Once I get on the beta, I'll let you know what I find.
And speaking of things you can buy

Again with the early holiday shopping: The Nib has a calendar of obscure holidays featuring illustrations from their growing stable of unobscure artists. Go have a look.
I'm still thinking wombats, but this is tempting, too. Both wombats and independent-minded cartoonists are endangered, after all.
Juxtaposition of the Woodsy/Wooly
Otherwise known as "Just when you thought it was safe to litter again."
John Deering's Tuesday panel is belied by a cartoon curriculum series current in the Aspen Daily News, and, much as I laughed at poor Woodsy the Owl, I take my hat off to Wooly the Mammoth, because this is not only a pretty good payday for the cartoonist and whatever other curriculum writers got involved, but — speaking as someone who does this sort of thing for a living — it's a pretty good example of doing it right.

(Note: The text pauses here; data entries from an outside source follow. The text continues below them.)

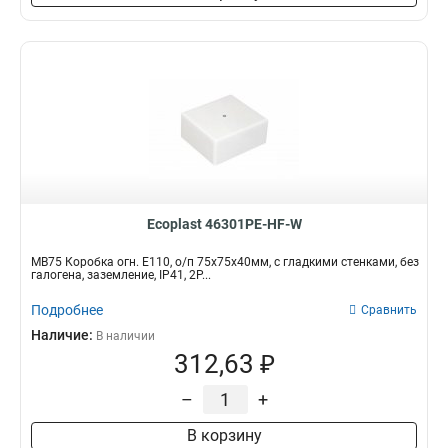
Ecoplast 46301PE-HF-W
MB75 Коробка огн. E110, о/п 75х75х40мм, с гладкими стенками, без
галогена, заземление, IP41, 2P...
Подробнее
Сравнить
Наличие:
В наличии
312,63 ₽
–
+
В корзину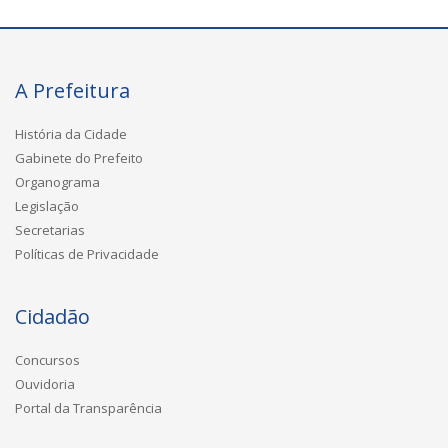
A Prefeitura
História da Cidade
Gabinete do Prefeito
Organograma
Legislação
Secretarias
Políticas de Privacidade
Cidadão
Concursos
Ouvidoria
Portal da Transparência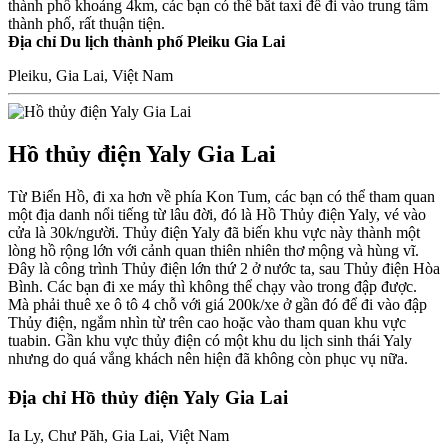
thành phố khoảng 4km, các bạn có thể bắt taxi để đi vào trung tâm
thành phố, rất thuận tiện.
Địa chỉ Du lịch thành phố Pleiku Gia Lai
Pleiku, Gia Lai, Việt Nam
Hồ thủy điện Yaly Gia Lai
Từ Biển Hồ, đi xa hơn về phía Kon Tum, các bạn có thể tham quan
một địa danh nổi tiếng từ lâu đời, đó là Hồ Thủy điện Yaly, vé vào
cửa là 30k/người. Thủy điện Yaly đã biến khu vực này thành một
lòng hồ rộng lớn với cảnh quan thiên nhiên thơ mộng và hùng vĩ.
Đây là công trình Thủy điện lớn thứ 2 ở nước ta, sau Thủy điện Hòa
Bình. Các bạn đi xe máy thì không thể chạy vào trong đập được.
Mà phải thuê xe ô tô 4 chỗ với giá 200k/xe ở gần đó để đi vào đập
Thủy điện, ngắm nhìn từ trên cao hoặc vào tham quan khu vực
tuabin. Gần khu vực thủy điện có một khu du lịch sinh thái Yaly
nhưng do quá vắng khách nên hiện đã không còn phục vụ nữa.
Địa chỉ Hồ thủy điện Yaly Gia Lai
Ia Ly, Chư Păh, Gia Lai, Việt Nam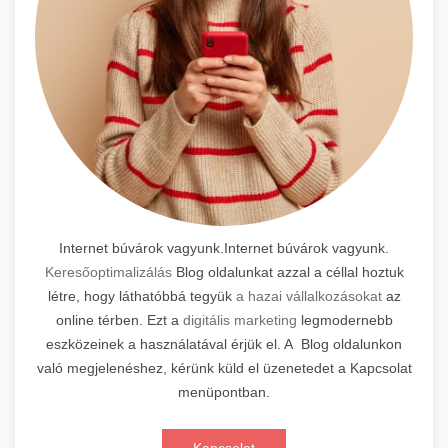
Internet búvárok vagyunk.Internet búvárok vagyunk.
Keresőoptimalizálás
Blog oldalunkat azzal a céllal hoztuk
létre, hogy láthatóbbá tegyük
a hazai vállalkozásokat
az
online térben. Ezt a
digitális marketing
legmodernebb
eszközeinek a használatával érjük el. A Blog oldalunkon
való megjelenéshez, kérünk küld el üzenetedet a Kapcsolat
menüpontban.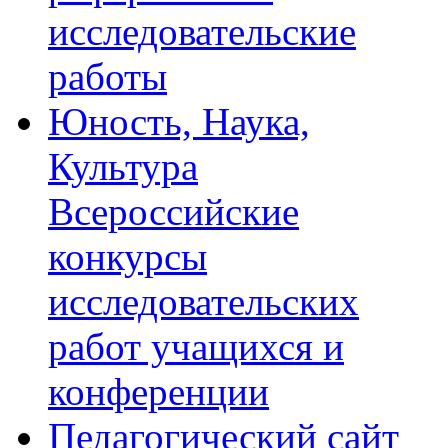
исследовательские
работы
Юность, Наука,
Культура
Всероссийские
конкурсы
исследовательских
работ учащихся и
конференции
Педагогический сайт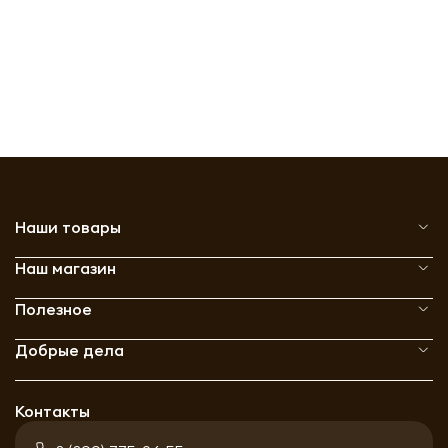
Наши товары
Наш магазин
Полезное
Добрые дела
Контакты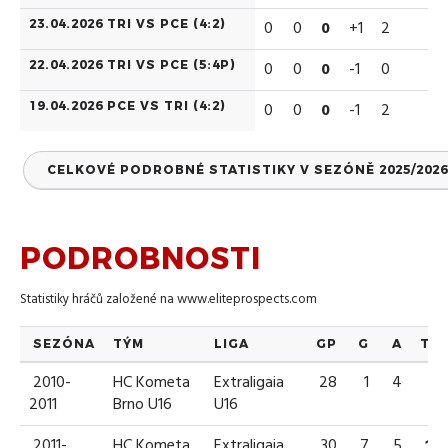
23.04.2026 TRI VS PCE (
4:2
)
0
0
0
+1
2
22.04.2026 TRI VS PCE (
5:4P
)
0
0
0
-1
0
19.04.2026 PCE VS TRI (
4:2
)
0
0
0
-1
2
CELKOVÉ PODROBNÉ STATISTIKY V SEZÓNĚ 2025/2026
PODROBNOSTI
Statistiky hráčů založené na
www.eliteprospects.com
SEZÓNA
TÝM
LIGA
GP
G
A
TP
2010-
HC Kometa
Extraligaia
28
1
4
5
2011
Brno U16
U16
2011-
HC Kometa
Extraligaia
30
7
5
12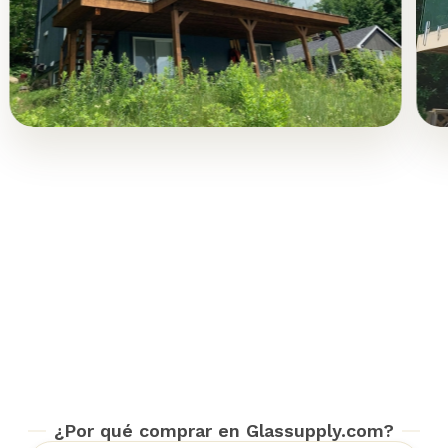
Acabo de hacer otro pedido para
un proyecto diferente y no se me
ocurriría comprar a nadie más…
esta es una pequeña gran
empresa canadiense.
¿Por qué comprar en Glassupply.com?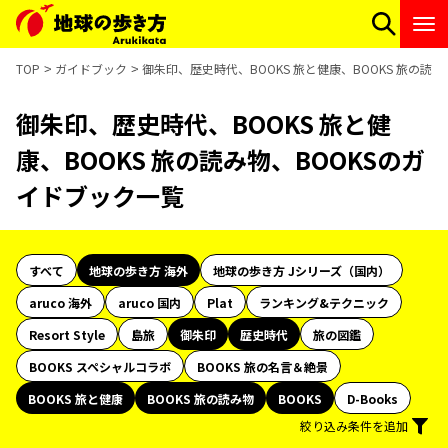
TOP
ガイドブック
御朱印、歴史時代、BOOKS 旅と健康、BOOKS 旅の読
御朱印、歴史時代、BOOKS 旅と健
康、BOOKS 旅の読み物、BOOKSのガ
イドブック一覧
すべて
地球の歩き方 海外
地球の歩き方 Jシリーズ（国内）
aruco 海外
aruco 国内
Plat
ランキング&テクニック
Resort Style
島旅
御朱印
歴史時代
旅の図鑑
BOOKS スペシャルコラボ
BOOKS 旅の名言＆絶景
BOOKS 旅と健康
BOOKS 旅の読み物
BOOKS
D-Books
絞り込み条件を追加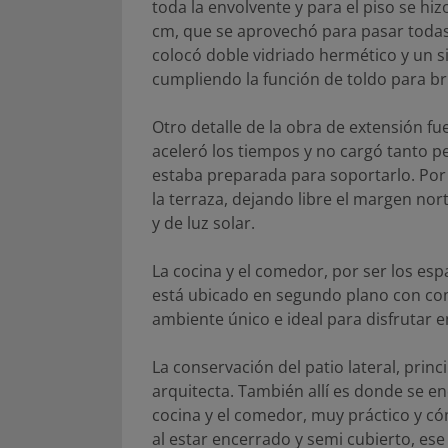
toda la envolvente y para el piso se h
cm, que se aprovechó para pasar todas 
colocó doble vidriado hermético y un 
cumpliendo la función de toldo para 
Otro detalle de la obra de extensión f
aceleró los tiempos y no cargó tanto pe
estaba preparada para soportarlo. Por
la terraza, dejando libre el margen nor
y de luz solar.
La cocina y el comedor, por ser los espa
está ubicado en segundo plano con com
ambiente único e ideal para disfrutar e
La conservación del patio lateral, princ
arquitecta. También allí es donde se encu
cocina y el comedor, muy práctico y cóm
al estar encerrado y semi cubierto, es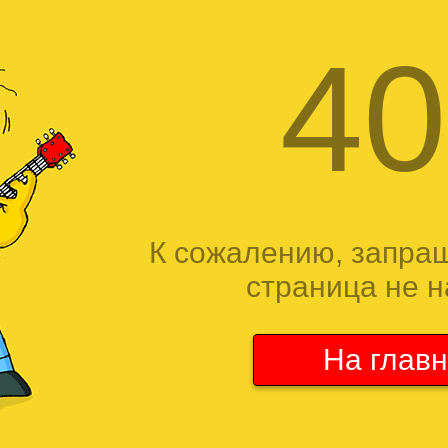
40
К сожалению, запра
страница не н
На глав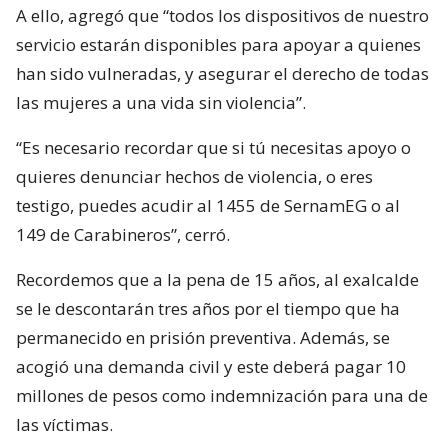
A ello, agregó que “todos los dispositivos de nuestro
servicio estarán disponibles para apoyar a quienes
han sido vulneradas, y asegurar el derecho de todas
las mujeres a una vida sin violencia”.
“Es necesario recordar que si tú necesitas apoyo o
quieres denunciar hechos de violencia, o eres
testigo, puedes acudir al 1455 de SernamEG o al
149 de Carabineros”, cerró.
Recordemos que a la pena de 15 años, al exalcalde
se le descontarán tres años por el tiempo que ha
permanecido en prisión preventiva. Además, se
acogió una demanda civil y este deberá pagar 10
millones de pesos como indemnización para una de
las víctimas.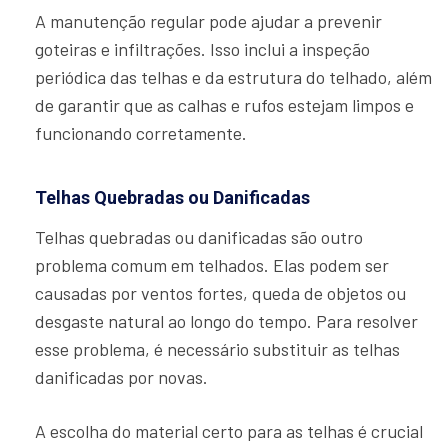
A manutenção regular pode ajudar a prevenir
goteiras e infiltrações. Isso inclui a inspeção
periódica das telhas e da estrutura do telhado, além
de garantir que as calhas e rufos estejam limpos e
funcionando corretamente.
Telhas Quebradas ou Danificadas
Telhas quebradas ou danificadas são outro
problema comum em telhados. Elas podem ser
causadas por ventos fortes, queda de objetos ou
desgaste natural ao longo do tempo. Para resolver
esse problema, é necessário substituir as telhas
danificadas por novas.
A escolha do material certo para as telhas é crucial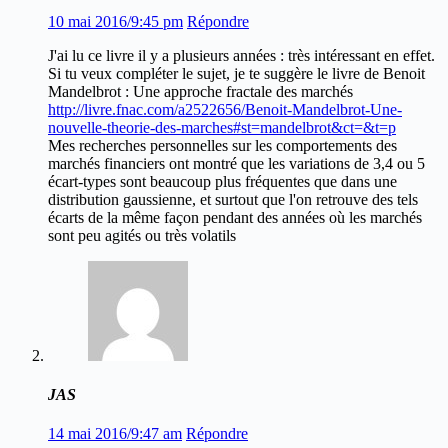
10 mai 2016/9:45 pm
Répondre
J'ai lu ce livre il y a plusieurs années : très intéressant en effet.
Si tu veux compléter le sujet, je te suggère le livre de Benoit
Mandelbrot : Une approche fractale des marchés
http://livre.fnac.com/a2522656/Benoit-Mandelbrot-Une-
nouvelle-theorie-des-marches#st=mandelbrot&ct=&t=p
Mes recherches personnelles sur les comportements des
marchés financiers ont montré que les variations de 3,4 ou 5
écart-types sont beaucoup plus fréquentes que dans une
distribution gaussienne, et surtout que l'on retrouve des tels
écarts de la même façon pendant des années où les marchés
sont peu agités ou très volatils
JAS
14 mai 2016/9:47 am
Répondre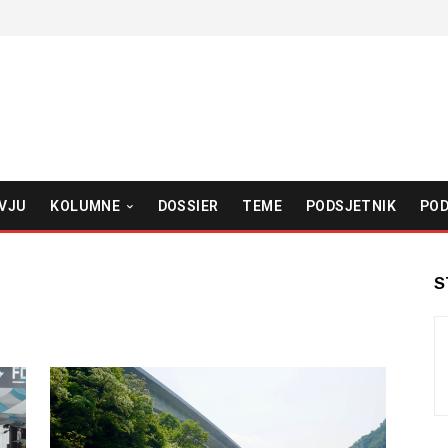
VJU
KOLUMNE
DOSSIER
TEME
PODSJETNIK
POD
S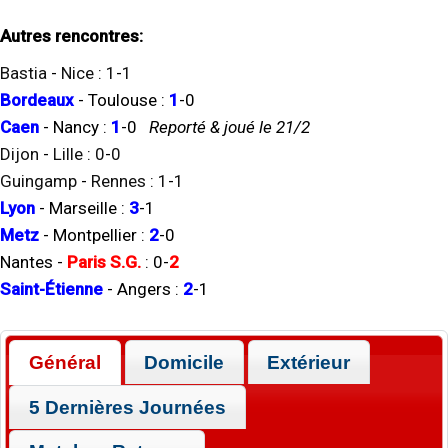
Autres rencontres:
Bastia
-
Nice
:
1
-
1
Bordeaux
-
Toulouse
:
1
-
0
Caen
-
Nancy
:
1
-
0
Reporté & joué le 21/2
Dijon
-
Lille
:
0
-
0
Guingamp
-
Rennes
:
1
-
1
Lyon
-
Marseille
:
3
-
1
Metz
-
Montpellier
:
2
-
0
Nantes
-
Paris S.G.
:
0
-
2
Saint-Étienne
-
Angers
:
2
-
1
Général
Domicile
Extérieur
5 Dernières Journées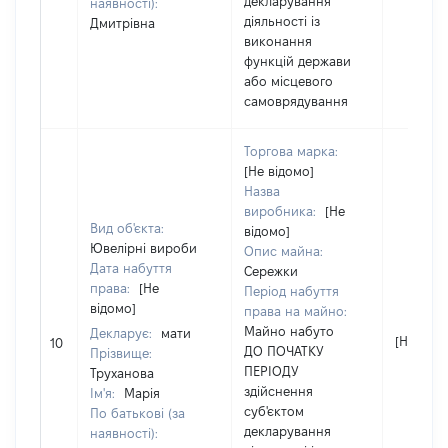
декларування
наявності):
діяльності із
Дмитрівна
виконання
функцій держави
або місцевого
самоврядування
Торгова марка:
[Не відомо]
Назва
виробника:
[Не
Вид об'єкта:
відомо]
Ювелірні вироби
Опис майна:
Дата набуття
Сережки
права:
[Не
Період набуття
відомо]
права на майно:
Майно набуто
Декларує:
мати
[Не відо
10
ДО ПОЧАТКУ
Прізвище:
ПЕРІОДУ
Труханова
здійснення
Ім'я:
Марія
суб'єктом
По батькові (за
декларування
наявності):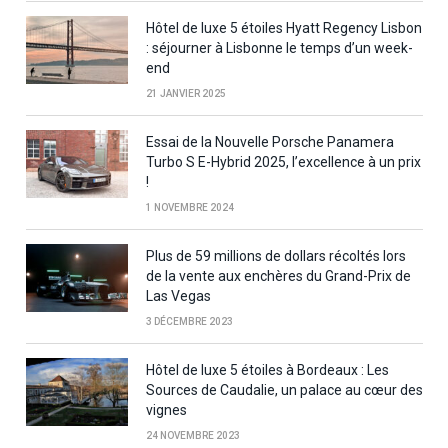
Hôtel de luxe 5 étoiles Hyatt Regency Lisbon
: séjourner à Lisbonne le temps d’un week-
end
21 JANVIER 2025
Essai de la Nouvelle Porsche Panamera
Turbo S E-Hybrid 2025, l’excellence à un prix
!
1 NOVEMBRE 2024
Plus de 59 millions de dollars récoltés lors
de la vente aux enchères du Grand-Prix de
Las Vegas
3 DÉCEMBRE 2023
Hôtel de luxe 5 étoiles à Bordeaux : Les
Sources de Caudalie, un palace au cœur des
vignes
24 NOVEMBRE 2023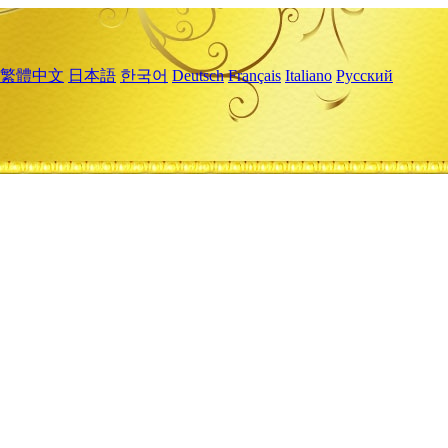
繁體中文
日本語
한국어
Deutsch
Français
Italiano
Русский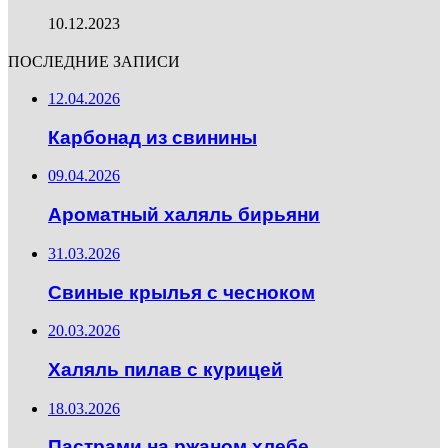
10.12.2023
ПОСЛЕДНИЕ ЗАПИСИ
12.04.2026
Карбонад из свинины
09.04.2026
Ароматный халяль бирьяни
31.03.2026
Свиные крылья с чесноком
20.03.2026
Халяль пилав с курицей
18.03.2026
Пастрами на ржаном хлебе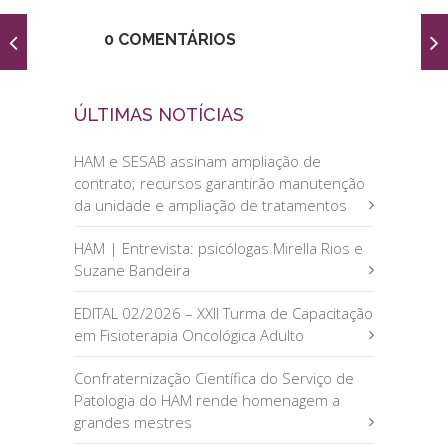
0 COMENTÁRIOS
ÚLTIMAS NOTÍCIAS
HAM e SESAB assinam ampliação de
contrato; recursos garantirão manutenção
da unidade e ampliação de tratamentos
HAM | Entrevista: psicólogas Mirella Rios e
Suzane Bandeira
EDITAL 02/2026 – XXII Turma de Capacitação
em Fisioterapia Oncológica Adulto
Confraternização Científica do Serviço de
Patologia do HAM rende homenagem a
grandes mestres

"Wooly" isn't a random character, by the way: There is a major fossil bed at Snowmass currently being "recycled" by the Denver Museum of Nature and Science and others.
Cory Thomas and I collaborated on a national curriculum piece several years ago, and it's not something you just knock off in an afternoon.
You find yourself constantly walking a line between the demands of an often humorless educational bureaucracy — the client — and the demands of what kids will find attractive and fun — the audience, though it's actually the teachers you need to get on board.
Having walked that line with mixed results over the past couple of decades, my hat is off to Wooly and his gang.
Plus it's a victory any time a cartoonist pays the rent. To pay the rent and feel good about the way you did it is a victory indeed.
And finally:

And then there are all those other times. Thank god for sympathetic wives.